**任务要求 1**
请打印阅读文本中的一段,从含有“更多说明见 **web/使用说明.md****可选:Gradio 界面**(根目录”的文字起,到“- **Backend**: FastAPI (Python)”止,一字不改。
**任务要求 2**
依据阅读文本回答以下问题,每题答一行:
(a) 执行一键启动脚本后,浏览器应访问哪个地址?
(b) PDF 解析首选哪个工具,失败时改用哪个工具?
(c) 所用嵌入模型的向量是多少维?

**阅读文本**
************

This Space hosts **Clare**, an AI-powered personalized learning assistant for Hanbridge University.

## 运行方式(推荐:产品版 Web UI)

**使用 React 产品界面(Hanbridge 仪表盘风格:Ask / Review / Quiz、侧边栏、SmartReview 等):**

```bash
# 1. 安装 Python 依赖(项目根目录)
pip install -r requirements.txt

# 2. 配置 .env(至少设置 OPENAI_API_KEY)

# 3. 一键启动(会自动构建 web 并启动后端,浏览器访问 http://localhost:8000)
chmod +x run_web.sh && ./run_web.sh
```

或分步执行:

```bash
cd web && npm install && npm run build
cd .. && uvicorn api.server:app --host 0.0.0.0 --port 8000
```

更多说明见 **web/使用说明.md****可选:Gradio 界面**(根目录 `python app.py`,端口 7860)适用于快速演示或 Hugging Face Space 的 Gradio 版;产品部署推荐使用上述 Web UI。

## Architecture Overview

- **Frontend**: React + Vite (exported from Figma design)
- **Backend**: FastAPI (Python)
- **LLM Orchestration**: OpenAI + LangChain
- **RAG**: Vector database (FAISS) + OpenAI embeddings (text-embedding-3-small)
- **PDF Parsing**: unstructured.io (priority) + pypdf (fallback)
- **Observability**: LangSmith
- **Deployment**: Hugging Face Docker Space

### Optional: Text-to-Speech & Podcast

- **TTS**: Uses the same **OpenAI API key** (no extra secrets). Right panel: “Listen (TTS)” converts the current export/summary text to speech.
- **Podcast**: “Podcast (summary)” or “Podcast (chat)” generates an MP3 from the session summary or full conversation.
- **Hugging Face**: Set `OPENAI_API_KEY` in the Space **Settings → Secrets**. No extra env vars needed. For long podcasts, the Space may need sufficient timeout (default backend allows up to 2 minutes for `/api/podcast`).

```
📦 project/
 ├── app.py
 ├── api/
 │   ├── server.py
 │   ├── clare_core.py
 │   ├── rag_engine.py   ← RAG with vector DB (FAISS) + embeddings
 │   └── tts_podcast.py  ← TTS & podcast (OpenAI TTS)
 ├── web/                ← React frontend
 └── requirements.txt

```

### RAG with Vector Database

- **Embeddings**: OpenAI `text-embedding-3-small` (1536 dimensions)
- **Vector Storage**: FAISS (in-memory, L2 distance)
- **Retrieval Strategy**: Vector similarity search + token overlap rerank
- **PDF Parsing**: 
  - Primary: `unstructured.io` (better quality, handles complex layouts)
  - Fallback: `pypdf` (if unstructured fails)
- **Backward Compatible**: Falls back to token-based retrieval if embeddings unavailable

### Optional: GenAICoursesDB 向量知识库(方案三)

Clare 可调用 Hugging Face 上的 **GenAICoursesDB** Space 获取 GENAI 课程检索结果。设置 `GENAI_COURSES_SPACE=claudqunwang/GenAICoursesDB` 即可启用;Clare 会在每次对话时自动将课程知识库的检索结果补充到 RAG 上下文中。

************

**所给资料**
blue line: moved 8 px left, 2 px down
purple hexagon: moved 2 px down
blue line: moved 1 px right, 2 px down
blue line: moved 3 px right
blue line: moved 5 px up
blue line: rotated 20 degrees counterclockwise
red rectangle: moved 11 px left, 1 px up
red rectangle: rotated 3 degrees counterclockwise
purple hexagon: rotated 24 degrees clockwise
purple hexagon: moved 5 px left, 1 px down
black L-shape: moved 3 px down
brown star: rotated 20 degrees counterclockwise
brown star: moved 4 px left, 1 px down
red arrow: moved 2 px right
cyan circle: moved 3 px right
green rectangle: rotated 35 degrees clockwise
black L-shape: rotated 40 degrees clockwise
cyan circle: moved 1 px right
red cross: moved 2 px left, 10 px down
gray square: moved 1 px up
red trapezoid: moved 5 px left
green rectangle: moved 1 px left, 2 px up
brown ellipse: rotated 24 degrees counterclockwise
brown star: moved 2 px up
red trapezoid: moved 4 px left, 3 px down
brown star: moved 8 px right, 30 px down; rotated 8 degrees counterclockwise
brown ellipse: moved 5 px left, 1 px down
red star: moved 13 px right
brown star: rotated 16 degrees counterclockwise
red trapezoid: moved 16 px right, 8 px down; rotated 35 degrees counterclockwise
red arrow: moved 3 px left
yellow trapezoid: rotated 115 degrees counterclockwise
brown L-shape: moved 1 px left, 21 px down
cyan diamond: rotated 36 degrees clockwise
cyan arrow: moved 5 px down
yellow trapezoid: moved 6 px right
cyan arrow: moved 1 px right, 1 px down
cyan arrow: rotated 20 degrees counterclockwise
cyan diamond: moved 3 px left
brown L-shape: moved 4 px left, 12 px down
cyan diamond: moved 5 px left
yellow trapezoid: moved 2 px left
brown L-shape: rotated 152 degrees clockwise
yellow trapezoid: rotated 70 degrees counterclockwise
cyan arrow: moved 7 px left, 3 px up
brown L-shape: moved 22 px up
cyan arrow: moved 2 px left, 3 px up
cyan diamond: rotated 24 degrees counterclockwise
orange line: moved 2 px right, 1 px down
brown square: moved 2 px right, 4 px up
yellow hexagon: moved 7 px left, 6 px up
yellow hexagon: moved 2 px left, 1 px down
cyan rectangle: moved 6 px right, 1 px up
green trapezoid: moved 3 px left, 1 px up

************

**任务输出 1**
更多说明见 **web/使用说明.md****可选:Gradio 界面**(根目录 `python app.py`,端口 7860)适用于快速演示或 Hugging Face Space 的 Gradio 版;产品部署推荐使用上述 Web UI。

## Architecture Overview

- **Frontend**: React + Vite (exported from Figma design)
- **Backend**: FastAPI (Python)

**任务输出 2**
(a) http://localhost:8000
(b) 首选 unstructured.io,失败时改用 pypdf。
(c) 1536 维。